Eu sempre soube do que não gosto, e quando começo a não gostar de algo, saio logo de perto, e aquilo acaba. E então, finalmente, caiu a ficha. Eu sempre soube do que não gostava. Mas, do que eu gosto? Ou melhor, o que eu desejo? Nunca me arrisquei a desejar nada! Pelo menos não no campo do amor. Sempre achei que queria deixar a vida, o destino, Deus, o Universo, decidirem por mim. Será que eu teria direito a algo? Será que seria merecedora a encontrar alguém algum dia? Nunca quis definir uma resposta pra isso. E você me pergunta, oito anos num relacionamento e você não sonhava com o futuro? Sim! Sonhei muito. Só que sempre com os futuros. Nunca um só. Sempre vi todas as portas abertas, para você e eu, citando Skank de novo (olha o vício). Imaginar cenários sempre foi fácil pra mim. Vivo a vida jogando xadrez, e tenho vários movimentos planejados para cada um que a vida faz. E assim tenho conseguido ir me adaptando.

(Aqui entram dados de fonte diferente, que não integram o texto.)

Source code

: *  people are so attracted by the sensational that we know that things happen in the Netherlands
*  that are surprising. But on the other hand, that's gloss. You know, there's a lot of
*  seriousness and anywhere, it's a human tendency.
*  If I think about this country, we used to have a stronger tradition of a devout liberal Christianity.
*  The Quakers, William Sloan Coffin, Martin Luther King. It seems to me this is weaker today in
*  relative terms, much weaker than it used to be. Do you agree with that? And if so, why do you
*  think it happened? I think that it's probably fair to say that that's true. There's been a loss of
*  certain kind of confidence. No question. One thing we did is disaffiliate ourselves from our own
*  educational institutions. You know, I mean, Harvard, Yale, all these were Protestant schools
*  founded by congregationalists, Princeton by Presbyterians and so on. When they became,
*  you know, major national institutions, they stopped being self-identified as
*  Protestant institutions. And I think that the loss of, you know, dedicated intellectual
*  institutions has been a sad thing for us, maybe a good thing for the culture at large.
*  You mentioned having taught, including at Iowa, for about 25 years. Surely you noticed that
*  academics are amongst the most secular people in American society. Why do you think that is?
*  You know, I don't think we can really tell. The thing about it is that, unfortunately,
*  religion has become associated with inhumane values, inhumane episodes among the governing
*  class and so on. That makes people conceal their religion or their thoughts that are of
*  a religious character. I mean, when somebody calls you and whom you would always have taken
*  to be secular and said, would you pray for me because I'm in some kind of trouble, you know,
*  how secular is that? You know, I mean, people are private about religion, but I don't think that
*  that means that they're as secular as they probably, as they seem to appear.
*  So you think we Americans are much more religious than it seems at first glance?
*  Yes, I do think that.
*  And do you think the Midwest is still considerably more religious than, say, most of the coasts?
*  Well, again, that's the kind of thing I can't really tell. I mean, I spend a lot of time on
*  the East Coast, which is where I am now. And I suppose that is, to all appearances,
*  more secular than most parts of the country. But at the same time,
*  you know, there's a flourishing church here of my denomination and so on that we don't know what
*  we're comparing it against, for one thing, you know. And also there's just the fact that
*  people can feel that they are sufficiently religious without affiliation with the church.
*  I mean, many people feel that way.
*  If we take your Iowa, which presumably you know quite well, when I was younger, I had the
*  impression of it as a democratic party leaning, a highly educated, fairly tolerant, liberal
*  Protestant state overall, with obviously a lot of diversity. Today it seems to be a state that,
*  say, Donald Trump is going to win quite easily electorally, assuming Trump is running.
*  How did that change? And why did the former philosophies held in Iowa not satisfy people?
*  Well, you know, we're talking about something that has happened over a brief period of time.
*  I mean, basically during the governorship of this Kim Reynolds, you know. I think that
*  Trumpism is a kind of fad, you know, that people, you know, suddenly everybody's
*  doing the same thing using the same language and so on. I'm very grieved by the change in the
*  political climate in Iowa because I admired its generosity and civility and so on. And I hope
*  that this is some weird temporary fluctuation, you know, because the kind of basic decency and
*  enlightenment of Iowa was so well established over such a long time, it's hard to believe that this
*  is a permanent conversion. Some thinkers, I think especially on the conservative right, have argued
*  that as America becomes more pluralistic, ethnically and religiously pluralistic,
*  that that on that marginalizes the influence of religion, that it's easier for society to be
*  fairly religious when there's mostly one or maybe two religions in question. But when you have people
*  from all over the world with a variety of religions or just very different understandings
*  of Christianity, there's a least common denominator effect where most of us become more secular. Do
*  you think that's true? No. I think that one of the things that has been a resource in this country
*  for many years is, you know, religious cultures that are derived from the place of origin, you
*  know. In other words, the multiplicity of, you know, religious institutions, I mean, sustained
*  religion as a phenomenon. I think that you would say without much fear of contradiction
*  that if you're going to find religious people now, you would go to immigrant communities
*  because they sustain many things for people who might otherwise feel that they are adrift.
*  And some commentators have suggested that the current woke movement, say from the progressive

Sempre tive orgulho disso. Quem não gostaria de conviver, seja como filha, prima, sobrinha, irmã, amiga, namorada, com alguém flexível, disposto a ver o que a vida lhe reserva depois da curva, aberto a possibilidades? Isso tudo tende a ser muito bom. Mas e o que eu quero? O que eu gostaria? Eu não sei. E eu não sei porque nunca me permiti sequer pensar nisso. Nunca quis dar um nome para o meu Ken para não identifica-lo com alguém e criar expectativas. Continuo achando que não é bom criar expectativas. Odeio quando vejo as pessoas procurando por relacionamentos como quem procura preencher uma vaga de emprego, currículo à mão, sempre excluindo aqueles que não atendem os pré-requisitos. Não acho que isso funcione.

Mas comecei a pensar que também é preciso saber o que se quer. Eu ainda tenho que pensar melhor sobre isso. Eu ainda não sei o que eu quero. Mas agora sei que para ter, tenho que querer. Tenho que saber querer (e olha a citação ai de novo). Claro, nessa brincadeira meditativa, se eu simplesmente deixar os pensamentos virem, eles virão e também irão. As pessoas virão, e também irão. Mas onde eu quero chegar? Ou por onde eu quero ir? Não me importa o como, mas seria interessante saber pelo menos o que.

É um rascunho ainda, assim como eu sou um rascunho ainda, rabiscado sobre um papel amassado. Declaração mor de amor pra mim é a letra de Sutilmente. Mas será que eu sei ser simples, sutil, suave, súbita? Eu não tenho medo de me deparar com o desconhecido. Mas hoje eu descobri que tenho medo de querer. É como meu medo de borboletas. Sim, eu tenho pânico de borboletas. Cobras, aranhas, baratas, bestas-feras, já enfrentei e enfrento de novo a qualquer hora. Mas corro, perco a compostura, com borboletas.  Entranho? Muito! Sempre achei sem explicação. Hoje, comecei a entender. Não tenho medo do que todos tem medo. Aquilo que é desafio por definição eu enfrento de olhos fechados. Mas rapaz, pense num medo de tudo o que é simples, sutil, suave e súbito.

E pela primeira vez eu sei uma das coisas que quero. É a primeira da lista, e espero de coração que essa lista nunca seja extensa. Quero que minha lista seja simples, sutil, suave. Súbita? Talvez. Mas sei que desejo que algum dia, seja lá quem for o Ken, seja alguém que compreenda que apesar de enfrentar todos os monstros da vida, eu preciso que me dê a mão e me leve como se levaria uma criança, quando se tratar de lidar com aquilo que é simples, sutil, suave e súbito.  Sempre amei a poesia, e sou admiradora, seja Manoel de Barros, João Cabral de Melo Neto, ou mesmo Pedro Gabriel, a.k.a. Antônio (último dos meus vícios, paixões). Sei reconhecer a poesia. Mas só hoje reconheci que sou eu também poeta, e não aprendi a amar.